-->
These old forums are deprecated now and set to read-only. We are waiting for you on our new forums!
More modern, Discourse-based and with GitHub/Google/Twitter authentication built-in.

All times are UTC - 5 hours [ DST ]



Forum locked This topic is locked, you cannot edit posts or make further replies.  [ 6 posts ] 
Author Message
 Post subject: Best way to deal with UTF-8 byte array fields?
PostPosted: Tue Mar 30, 2010 10:48 pm 
Regular
Regular

Joined: Mon Mar 10, 2008 6:40 pm
Posts: 114
It seems that our hibernate mapped fields (or at least the getters/setters) have to be byte arrays instead of Strings in order to use international characters (supplementary) with mysql and hibernate...
https://forum.hibernate.org/viewtopic.php?f=1&t=1003567&p=2428021

So byte arrays of UTF-8 characters at least reduces our memory usage for strings as now the vast majority of time (in our case) we'll have strings with the number of characters being the number of bytes of memory used. Whereas java Strings use up more than twice the number of bytes of memory as number of characters. Since the data we're dealing with takes up a tremendous amount of memory, this is important.

Now I need to modify our Hibernate Search mappings. I thought, easy enough, just make a byte array field bridge and convert the byte arrays to java Strings (and vice-versa). But now my memory usage actually increases compared to before because I'll still have the same Strings but also the new byte arrays. This can be a problem for us. I know they Strings will get garbage collected afterwards, but this kind of garbage collecting has been unusably slow for us.

So my question is, is there a better way to deal with UTF-8 byte arrays with Hibernate Search? Can Hibernate Search deal with them more directly, maybe without a field bridge?


Top
 Profile  
 
 Post subject: Re: Best way to deal with UTF-8 byte array fields?
PostPosted: Wed Mar 31, 2010 3:13 am 
Hibernate Team
Hibernate Team

Joined: Fri Oct 05, 2007 4:47 pm
Posts: 2536
Location: Third rock from the Sun
sorry all internal code deals with Strings, so the quick answer is no.

I did develop a large scale search application needing full internationalization and it was using utf8 on MySQL, Hibernate and Hibernate Search and didn't have encoding problems? I wonder what's different, unfortunately I'm not working for that company currently and can't checkout the sources; I don't remember which kind of columns was being used, but we definitely mapped to String properties on the hibernate mappings.

I guess you'll have to work a bit on garbage collection finetuning, that won't do miracles but can help a lot in some cases.

────

Given instruction 1: In the records, reproduce the lines beginning with the one containing "Point (x=368, y=403) is" and ending with the one containing "Positioned lower is", including both.
The records that follow have nothing to do with the forum thread above.

────

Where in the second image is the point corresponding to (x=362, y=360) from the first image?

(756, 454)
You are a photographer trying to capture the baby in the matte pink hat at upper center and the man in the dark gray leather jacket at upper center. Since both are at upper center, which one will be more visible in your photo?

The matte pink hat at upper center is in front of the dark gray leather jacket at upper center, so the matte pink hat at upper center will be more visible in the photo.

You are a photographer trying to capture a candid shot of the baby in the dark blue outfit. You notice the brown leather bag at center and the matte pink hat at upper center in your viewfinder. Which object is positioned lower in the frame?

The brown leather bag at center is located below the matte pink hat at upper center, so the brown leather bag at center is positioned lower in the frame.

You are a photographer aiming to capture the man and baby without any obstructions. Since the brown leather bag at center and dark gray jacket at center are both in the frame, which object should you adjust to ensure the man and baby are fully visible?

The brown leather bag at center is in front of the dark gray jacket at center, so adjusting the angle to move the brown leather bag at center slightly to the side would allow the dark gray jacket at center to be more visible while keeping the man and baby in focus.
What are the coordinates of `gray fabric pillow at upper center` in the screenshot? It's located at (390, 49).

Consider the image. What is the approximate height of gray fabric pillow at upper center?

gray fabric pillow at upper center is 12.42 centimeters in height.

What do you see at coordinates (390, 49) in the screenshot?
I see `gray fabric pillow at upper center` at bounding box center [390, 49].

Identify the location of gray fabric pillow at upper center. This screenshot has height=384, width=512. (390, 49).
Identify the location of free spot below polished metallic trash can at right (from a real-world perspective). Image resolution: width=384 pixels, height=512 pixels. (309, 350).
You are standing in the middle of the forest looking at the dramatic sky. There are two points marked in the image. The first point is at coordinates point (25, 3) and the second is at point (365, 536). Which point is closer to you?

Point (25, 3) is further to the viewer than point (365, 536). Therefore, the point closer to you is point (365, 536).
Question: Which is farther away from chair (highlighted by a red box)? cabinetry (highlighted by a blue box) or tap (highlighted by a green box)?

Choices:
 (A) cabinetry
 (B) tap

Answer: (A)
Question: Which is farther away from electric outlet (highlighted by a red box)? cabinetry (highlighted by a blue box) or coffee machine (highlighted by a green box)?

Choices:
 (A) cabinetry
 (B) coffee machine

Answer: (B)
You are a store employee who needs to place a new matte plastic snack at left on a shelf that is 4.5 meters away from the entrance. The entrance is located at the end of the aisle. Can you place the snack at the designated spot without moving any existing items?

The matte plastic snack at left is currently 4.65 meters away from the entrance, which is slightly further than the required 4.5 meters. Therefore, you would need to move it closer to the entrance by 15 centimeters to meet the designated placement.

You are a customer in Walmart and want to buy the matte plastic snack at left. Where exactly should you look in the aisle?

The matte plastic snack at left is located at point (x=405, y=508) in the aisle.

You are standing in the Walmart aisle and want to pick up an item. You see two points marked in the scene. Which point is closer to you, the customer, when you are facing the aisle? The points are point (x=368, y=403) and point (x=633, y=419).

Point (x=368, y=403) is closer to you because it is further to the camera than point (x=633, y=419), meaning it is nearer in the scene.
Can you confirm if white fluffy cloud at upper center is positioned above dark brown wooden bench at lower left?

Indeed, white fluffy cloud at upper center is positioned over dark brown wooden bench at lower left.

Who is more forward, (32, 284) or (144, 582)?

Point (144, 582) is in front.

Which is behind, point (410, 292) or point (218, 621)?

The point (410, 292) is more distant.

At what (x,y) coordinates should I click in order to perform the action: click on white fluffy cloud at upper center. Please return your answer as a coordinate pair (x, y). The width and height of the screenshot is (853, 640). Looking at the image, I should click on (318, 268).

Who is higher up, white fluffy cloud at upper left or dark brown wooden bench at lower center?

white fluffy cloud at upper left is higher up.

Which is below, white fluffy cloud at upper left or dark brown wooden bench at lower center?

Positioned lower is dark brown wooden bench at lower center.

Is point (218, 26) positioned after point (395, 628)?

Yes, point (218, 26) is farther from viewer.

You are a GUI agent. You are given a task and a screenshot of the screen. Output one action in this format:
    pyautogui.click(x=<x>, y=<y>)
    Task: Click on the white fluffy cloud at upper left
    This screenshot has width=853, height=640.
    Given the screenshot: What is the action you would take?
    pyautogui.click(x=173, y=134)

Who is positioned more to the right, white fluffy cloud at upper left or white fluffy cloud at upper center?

────

Given instruction 2: Pick up the forum thread about handling UTF-8 byte arrays in Hibernate Search where it stops, and write the next part.

Final result 1:
Point (x=368, y=403) is closer to you because it is further to the camera than point (x=633, y=419), meaning it is nearer in the scene.
Can you confirm if white fluffy cloud at upper center is positioned above dark brown wooden bench at lower left?

Indeed, white fluffy cloud at upper center is positioned over dark brown wooden bench at lower left.

Who is more forward, (32, 284) or (144, 582)?

Point (144, 582) is in front.

Which is behind, point (410, 292) or point (218, 621)?

The point (410, 292) is more distant.

At what (x,y) coordinates should I click in order to perform the action: click on white fluffy cloud at upper center. Please return your answer as a coordinate pair (x, y). The width and height of the screenshot is (853, 640). Looking at the image, I should click on (318, 268).

Who is higher up, white fluffy cloud at upper left or dark brown wooden bench at lower center?

white fluffy cloud at upper left is higher up.

Which is below, white fluffy cloud at upper left or dark brown wooden bench at lower center?

Positioned lower is dark brown wooden bench at lower center.

Final result 2:
Indexing large parts of text is definitely not a light weight operation and we're interested in any means to speed it up, it would be interesting to benchmark a change to bytes (many changes needed) but I'll warn you that Lucene is being very smart while handling String so I won't presume it will be more efficient before doing some serious benchmark.
Also a problem would be that in this case the only performing solution would be to always map properties as byte[], that's not desirable in using a not-so low level language as Java - I'd prefer to find a solution to have the best performing solution tuned for String, if it was possible to solve your problem.

_________________
Sanne
http://in.relation.to/


Top
 Profile  
 
 Post subject: Re: Best way to deal with UTF-8 byte array fields?
PostPosted: Wed Mar 31, 2010 5:46 am 
Regular
Regular

Joined: Mon Mar 10, 2008 6:40 pm
Posts: 114
Thank you for the quick response Sanne. So the basic problem with hibernate and mysql is that mysql only supports a subset of unicode. You can specify a mysql column as being a varchar in UTF-8. But if a UTF-8 character requires 4-bytes, as many chinese and japanese characters do, then mysql will give you an error when trying to persist it. In your case, maybe you didn't care about those 4-byte (aka supplemental) characters and so varchar was fine.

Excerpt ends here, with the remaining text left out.